Some people just can't help it. They are jerks. I prefer to think that anyone and everyone can behave well if they choose to. For some, it takes a lot of concentration, and then some occasional backtracking to undo an initially rude or inappropriate reaction. I believe that almost everyone can act right, if encouraged and reminded, and if they understand it is in their own best interest. In general, everyone will need a favor, such as getting a hearing reset, an agreement to allow more time to respond to something, leniency or the benefit of the doubt. Jerks don't often get the favors.
Here are some specific ways being a jerk can affect you in the legal system.
1. You may face stronger opposition from the other side. They are less understanding or forgiving. If you (figuratively) slap them in the face, they probably won't turn the other cheek in litigation. Mad people fight back!

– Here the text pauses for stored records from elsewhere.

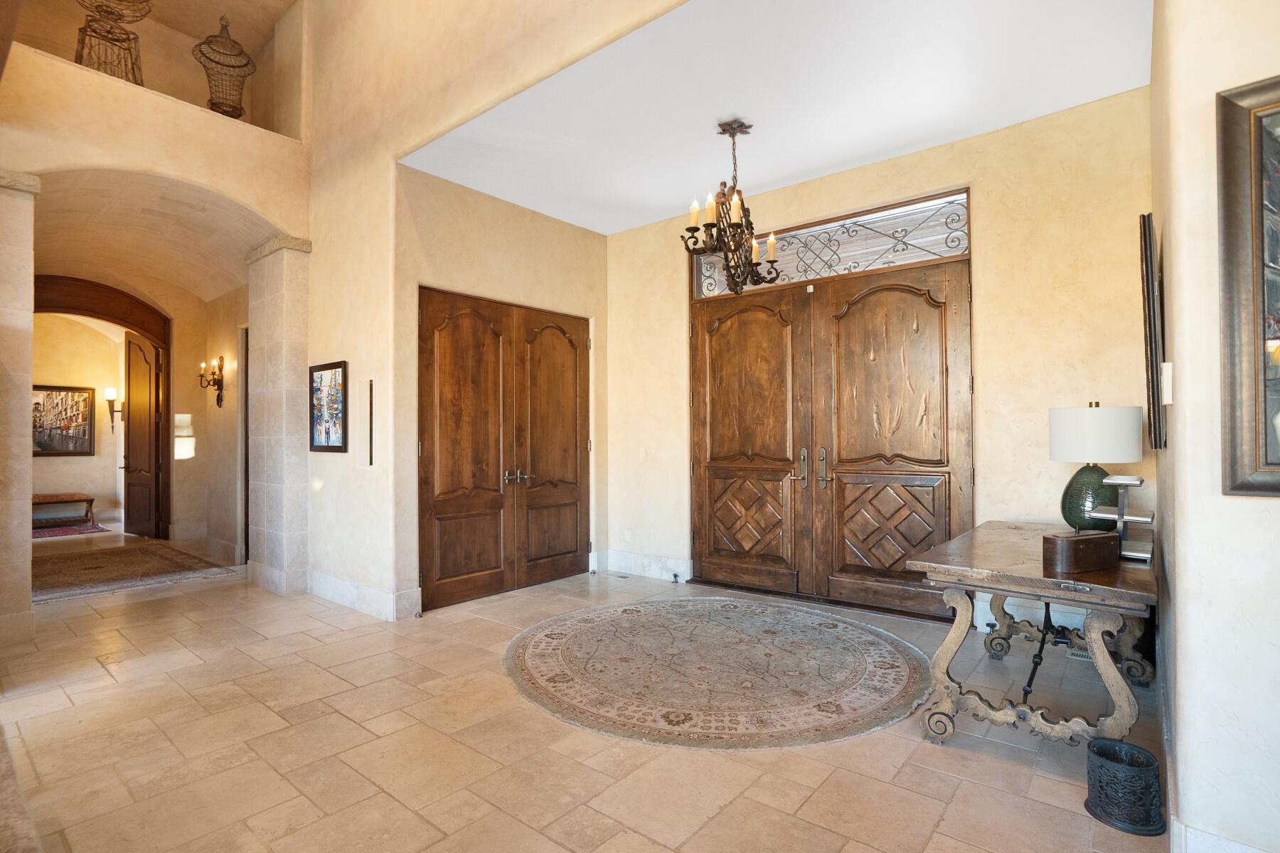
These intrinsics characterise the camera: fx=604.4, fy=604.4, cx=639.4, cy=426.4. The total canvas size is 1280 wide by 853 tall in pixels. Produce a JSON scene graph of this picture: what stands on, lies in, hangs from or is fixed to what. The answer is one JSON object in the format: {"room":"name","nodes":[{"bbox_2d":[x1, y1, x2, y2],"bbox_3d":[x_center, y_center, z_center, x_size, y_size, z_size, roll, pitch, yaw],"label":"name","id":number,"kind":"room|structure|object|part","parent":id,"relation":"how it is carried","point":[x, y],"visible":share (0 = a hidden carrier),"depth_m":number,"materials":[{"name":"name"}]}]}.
{"room":"entryway","nodes":[
{"label":"entryway","id":0,"kind":"room"},
{"bbox_2d":[32,310,127,526],"bbox_3d":[-8.874,-0.219,9.090,0.174,3.338,4.066,-1,-1,40],"label":"far room wall","id":1,"kind":"structure","parent":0,"point":[78,459],"depth_m":9.31,"materials":[{"name":"beige paint"}]},
{"bbox_2d":[32,384,94,456],"bbox_3d":[-8.525,-0.089,8.771,0.034,1.029,0.960,-1,-1,40],"label":"framed picture","id":2,"kind":"object","parent":1,"relation":"attached to","point":[66,414],"visible":0.85,"depth_m":8.85},
{"bbox_2d":[104,386,122,429],"bbox_3d":[-7.951,-0.276,9.120,0.161,0.620,0.192,-1,-1,40],"label":"wall sconce","id":3,"kind":"object","parent":1,"relation":"attached to","point":[111,392],"visible":0.89,"depth_m":9.09,"materials":[{"name":"metal"}]},
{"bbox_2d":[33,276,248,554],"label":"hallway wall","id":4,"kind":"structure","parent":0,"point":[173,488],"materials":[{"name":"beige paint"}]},
{"bbox_2d":[31,274,168,538],"bbox_3d":[-6.189,-0.104,6.781,0.307,3.062,1.773,-1,-1,40],"label":"arched door frame","id":5,"kind":"structure","parent":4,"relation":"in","point":[121,319],"depth_m":7.06,"materials":[{"name":"brown wood"}]},
{"bbox_2d":[122,329,162,540],"bbox_3d":[-6.489,0.093,7.878,0.842,2.619,0.159,-1,-1,30],"label":"wooden door","id":6,"kind":"structure","parent":5,"relation":"attached to","point":[129,389],"depth_m":7.83,"materials":[{"name":"brown wood"}]},
{"bbox_2d":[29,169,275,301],"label":"hallway ceiling","id":7,"kind":"structure","parent":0,"point":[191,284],"depth_m":5.39,"materials":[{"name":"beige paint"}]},
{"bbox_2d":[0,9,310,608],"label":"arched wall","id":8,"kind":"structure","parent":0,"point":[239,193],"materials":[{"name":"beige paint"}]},
{"bbox_2d":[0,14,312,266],"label":"upper left wall","id":9,"kind":"structure","parent":0,"point":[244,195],"depth_m":4.22,"materials":[{"name":"beige paint"}]},
{"bbox_2d":[71,0,148,84],"bbox_3d":[-4.221,-3.217,4.821,0.522,1.311,0.535,0,-1,-25],"label":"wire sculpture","id":10,"kind":"object","parent":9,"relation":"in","point":[129,38],"visible":0.75,"depth_m":4.81,"materials":[{"name":"brown metal"}]},
{"bbox_2d":[191,15,254,119],"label":"wire urn","id":11,"kind":"object","parent":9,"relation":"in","point":[234,110],"visible":0.87,"depth_m":5.21,"materials":[{"name":"brown metal"}]},
{"bbox_2d":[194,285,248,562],"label":"hallway wall","id":12,"kind":"structure","parent":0,"point":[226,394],"depth_m":6.73,"materials":[{"name":"beige paint"}]},
{"bbox_2d":[198,354,225,408],"bbox_3d":[-4.698,-0.496,6.625,0.192,0.568,0.225,-1,-1,40],"label":"wall sconce","id":13,"kind":"object","parent":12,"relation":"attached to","point":[214,384],"visible":0.99,"depth_m":6.63,"materials":[{"name":"metal"}]},
{"bbox_2d":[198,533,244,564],"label":"baseboard","id":14,"kind":"structure","parent":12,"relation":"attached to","point":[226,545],"depth_m":6.45,"materials":[{"name":"white stone"}]},
{"bbox_2d":[292,0,696,617],"bbox_3d":[-1.074,-1.197,3.917,5.325,5.080,0.275,-1,-1,40],"label":"left wall","id":15,"kind":"structure","parent":0,"point":[314,215],"depth_m":4.43,"materials":[{"name":"beige paint"}]},
{"bbox_2d":[308,360,348,452],"bbox_3d":[-2.387,-0.143,4.626,0.569,0.679,0.032,-1,-1,40],"label":"framed picture","id":16,"kind":"object","parent":15,"relation":"attached to","point":[321,377],"visible":0.99,"depth_m":4.60},
{"bbox_2d":[306,569,419,621],"bbox_3d":[-2.189,1.259,4.592,1.550,0.166,0.191,-1,-1,40],"label":"baseboard","id":17,"kind":"structure","parent":15,"relation":"attached to","point":[334,580],"depth_m":4.44,"materials":[{"name":"white stone"}]},
{"bbox_2d":[353,379,375,467],"bbox_3d":[-2.030,-0.015,4.456,0.236,0.635,0.031,-1,-1,40],"label":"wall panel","id":18,"kind":"object","parent":15,"relation":"attached to","point":[369,394],"visible":0.99,"depth_m":4.44,"materials":[{"name":"white"}]},
{"bbox_2d":[391,177,607,613],"bbox_3d":[-1.025,-0.259,5.166,0.220,3.216,2.122,-1,-1,40],"label":"closet wall","id":19,"kind":"structure","parent":0,"point":[574,230],"depth_m":4.80,"materials":[{"name":"beige paint"}]},
{"bbox_2d":[418,288,590,611],"bbox_3d":[-1.004,0.175,5.015,0.123,2.332,1.739,-1,-1,40],"label":"double door","id":20,"kind":"structure","parent":19,"relation":"in","point":[441,518],"depth_m":4.88,"materials":[{"name":"brown wood"}]},
{"bbox_3d":[-0.992,0.411,4.938,0.155,0.102,0.210,-1,-1,40],"label":"handles","id":21,"kind":"part","parent":20,"relation":"part of","materials":[{"name":"metal"}]},
{"bbox_2d":[0,529,1169,852],"bbox_3d":[-2.413,1.383,4.153,12.078,0.107,6.619,-1,-1,40],"label":"floor","id":22,"kind":"structure","parent":0,"point":[963,797],"depth_m":2.46,"materials":[{"name":"beige tile"}]},
{"bbox_2d":[0,170,39,655],"bbox_3d":[-4.142,-0.123,3.807,0.562,2.969,0.484,-1,-1,40],"label":"stone column","id":23,"kind":"structure","parent":22,"relation":"on","point":[18,384],"depth_m":3.77,"materials":[{"name":"beige stone"}]},
{"bbox_2d":[31,521,110,538],"bbox_3d":[-8.032,1.418,8.074,1.134,0.012,1.232,-1,-1,40],"label":"red rug","id":24,"kind":"object","parent":22,"relation":"on","point":[66,530],"visible":0.72,"depth_m":8.19,"materials":[{"name":"red carpet"}]},
{"bbox_2d":[31,493,97,527],"bbox_3d":[-8.445,1.212,8.532,0.542,0.434,1.098,-1,-1,40],"label":"bench","id":25,"kind":"object","parent":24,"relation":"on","point":[63,498],"visible":0.8,"depth_m":8.62,"materials":[{"name":"brown wood"}]},
{"bbox_2d":[31,539,233,603],"bbox_3d":[-5.316,1.371,5.913,2.512,0.013,1.624,-1,-1,40],"label":"hallway rug","id":26,"kind":"object","parent":22,"relation":"on","point":[66,560],"visible":0.84,"depth_m":5.75,"materials":[{"name":"brown carpet"}]},
{"bbox_2d":[244,234,312,596],"bbox_3d":[-3.084,-0.096,5.194,0.742,2.930,0.324,-1,-1,40],"label":"stone column","id":27,"kind":"structure","parent":22,"relation":"on","point":[304,464],"depth_m":5.00,"materials":[{"name":"stone"}]},
{"bbox_2d":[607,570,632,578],"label":"floor vent","id":28,"kind":"object","parent":22,"relation":"in","point":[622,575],"visible":0.98,"depth_m":5.41,"materials":[{"name":"metal"}]},
{"bbox_2d":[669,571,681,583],"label":"door stop","id":29,"kind":"object","parent":22,"relation":"on","point":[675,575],"visible":0.97,"depth_m":5.16,"materials":[{"name":"black metal"}]},
{"bbox_2d":[502,596,928,750],"bbox_3d":[0.375,1.303,3.559,2.373,0.013,2.297,-1,-1,40],"label":"round rug","id":30,"kind":"object","parent":22,"relation":"on","point":[835,633],"visible":0.98,"depth_m":3.15,"materials":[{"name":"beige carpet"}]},
{"bbox_2d":[904,521,1159,751],"bbox_3d":[1.873,0.940,2.825,0.835,0.741,1.496,-1,-1,40],"label":"wooden table","id":31,"kind":"object","parent":22,"relation":"on","point":[1126,595],"visible":0.85,"depth_m":2.43,"materials":[{"name":"brown wood"}]},
{"bbox_2d":[1041,529,1121,574],"bbox_3d":[1.731,0.481,2.378,0.314,0.132,0.133,0,-1,-21],"label":"wooden box","id":32,"kind":"object","parent":31,"relation":"on","point":[1080,540],"visible":0.99,"depth_m":2.32,"materials":[{"name":"brown wood"}]},
{"bbox_2d":[1048,402,1142,535],"bbox_3d":[2.235,0.219,2.980,0.369,0.683,0.369,-1,-1,40],"label":"table lamp","id":33,"kind":"object","parent":31,"relation":"on","point":[1068,491],"visible":0.89,"depth_m":2.88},
{"bbox_3d":[2.230,0.357,3.008,0.259,0.356,0.258,0,-1,15],"label":"lamp base","id":34,"kind":"part","parent":33,"relation":"part of","materials":[{"name":"green ceramic"}]},
{"bbox_3d":[2.186,0.037,2.936,0.421,0.261,0.394,0,-1,13],"label":"drum shade","id":35,"kind":"part","parent":33,"relation":"part of","materials":[{"name":"white fabric"}]},
{"bbox_2d":[1090,472,1154,561],"bbox_3d":[2.062,0.382,2.586,0.223,0.323,0.290,-1,-1,40],"label":"tiered stand","id":36,"kind":"object","parent":31,"relation":"on","point":[1143,555],"visible":0.82,"depth_m":2.52,"materials":[{"name":"metal"}]},
{"bbox_2d":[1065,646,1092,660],"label":"floor vent","id":37,"kind":"object","parent":22,"relation":"in","point":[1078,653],"visible":0.36,"depth_m":3.40,"materials":[{"name":"white metal"}]},
{"bbox_2d":[1083,738,1164,835],"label":"wastebasket","id":38,"kind":"object","parent":22,"relation":"on","point":[1131,747],"visible":0.99,"depth_m":1.95,"materials":[{"name":"black metal"}]},
{"bbox_2d":[404,0,1149,235],"bbox_3d":[0.657,-1.930,3.585,4.384,0.135,2.313,-1,-1,40],"label":"ceiling","id":39,"kind":"structure","parent":0,"point":[1000,123],"depth_m":3.38,"materials":[{"name":"white paint"}]},
{"bbox_2d":[681,119,780,294],"bbox_3d":[0.545,-1.324,3.689,0.580,1.030,0.632,-1,-1,40],"label":"chandelier","id":40,"kind":"object","parent":39,"relation":"hanging from","point":[727,262],"visible":1,"depth_m":3.65,"materials":[{"name":"brown metal"}]},
{"bbox_2d":[605,85,1157,630],"bbox_3d":[1.335,-0.293,4.624,4.252,3.271,0.219,-1,-1,40],"label":"back wall","id":41,"kind":"structure","parent":0,"point":[985,272],"depth_m":3.79,"materials":[{"name":"beige paint"}]},
{"bbox_2d":[590,549,692,581],"bbox_3d":[0.034,1.258,5.485,1.106,0.164,0.021,-1,-1,40],"label":"baseboard","id":42,"kind":"structure","parent":41,"relation":"attached to","point":[617,560],"depth_m":5.48,"materials":[{"name":"white stone"}]},
{"bbox_2d":[687,247,974,621],"bbox_3d":[1.315,-0.088,4.601,2.160,2.801,0.162,-1,-1,40],"label":"double door","id":43,"kind":"structure","parent":41,"relation":"in","point":[722,449],"depth_m":4.50,"materials":[{"name":"brown wood"}]},
{"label":"panel","id":44,"kind":"part","parent":43,"relation":"part of","materials":[{"name":"brown wood"}]},
{"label":"handle","id":45,"kind":"part","parent":43,"relation":"part of","materials":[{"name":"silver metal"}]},
{"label":"handle","id":46,"kind":"part","parent":43,"relation":"part of","materials":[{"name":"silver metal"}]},
{"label":"panel","id":47,"kind":"part","parent":43,"relation":"part of","materials":[{"name":"brown wood"}]},
{"bbox_2d":[692,189,970,298],"bbox_3d":[1.348,-1.303,4.548,1.783,0.401,0.035,-1,-1,40],"label":"transom window","id":48,"kind":"structure","parent":41,"relation":"in","point":[860,267],"depth_m":4.41,"materials":[{"name":"glass"}]},
{"bbox_2d":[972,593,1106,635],"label":"baseboard","id":49,"kind":"object","parent":41,"relation":"attached to","point":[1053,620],"visible":0.37,"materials":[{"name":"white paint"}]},
{"bbox_2d":[1150,0,1279,852],"bbox_3d":[2.072,-0.494,1.879,0.682,3.603,3.398,-1,-1,40],"label":"right wall","id":50,"kind":"structure","parent":0,"point":[1256,510],"depth_m":1.67,"materials":[{"name":"paint"}]},
{"bbox_2d":[1137,213,1165,449],"bbox_3d":[2.146,-0.349,2.551,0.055,0.918,0.716,-1,-1,40],"label":"picture frame","id":51,"kind":"object","parent":50,"relation":"attached to","point":[1150,339],"visible":0.98,"depth_m":2.29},
{"bbox_2d":[1159,361,1173,404],"bbox_3d":[1.773,-0.144,2.038,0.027,0.145,0.086,-1,-1,40],"label":"light switch","id":52,"kind":"object","parent":50,"relation":"attached to","point":[1165,402],"visible":0.97,"depth_m":2.00,"materials":[{"name":"white"}]},
{"bbox_2d":[1169,816,1268,852],"bbox_3d":[1.954,1.190,1.267,1.350,0.159,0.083,-1,-1,40],"label":"baseboard","id":53,"kind":"structure","parent":50,"relation":"attached to","point":[1198,834],"depth_m":1.67,"materials":[{"name":"white stone"}]},
{"bbox_2d":[1216,74,1279,498],"bbox_3d":[1.833,-0.347,1.328,0.810,1.058,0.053,-1,-1,40],"label":"framed picture","id":54,"kind":"object","parent":50,"relation":"attached to","point":[1266,456],"visible":1,"depth_m":1.55}
]}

2. The Judge won't like you. The Judge is bound to follow the law, but he/she is not a robot. There will always be matters, especially in Family Law, where the Judge is allowed a wide range of discretion to decide outcomes. You need the Judge to like you when he/she is deciding property division, allocation of bills, support, visitation and other issues. Like it or not, most legal decisions are not precise applications of the law which produce mechanical results. Most decisions are discretionary. You don't need to fight the Judge.
3. Other important officials who don't wear robes may not like you. Humans fill the roles of court clerks, court coordinators, bailiffs, child support office workers, employees of the Domestic Relations Office and employees of the Texas Attorney General's Office. You may not ever think about some of them, but they see, know and talk about you (that's not just paranoia) and they can influence how easy or how difficult your life is in the future. You are better off if they don't remember you, because they normally just remember the “problems”.
4. Your own attorney may not stick around. Most attorneys are busy. Very few want to waste time and put up with aggravation from a difficult client.
5. It will be harder to find witnesses and allies willing to help you out. Forcing someone to come to court and testify is usually a bad idea. You want voluntary witnesses. You want people coming forward and wanting to help you out. An ungrateful, vindictive, mean person usually has a hard time getting help from others.
Bonus Point: The more you fight, the longer it will take and the more it will cost. Don't complain about those things if you choose to be a jerk!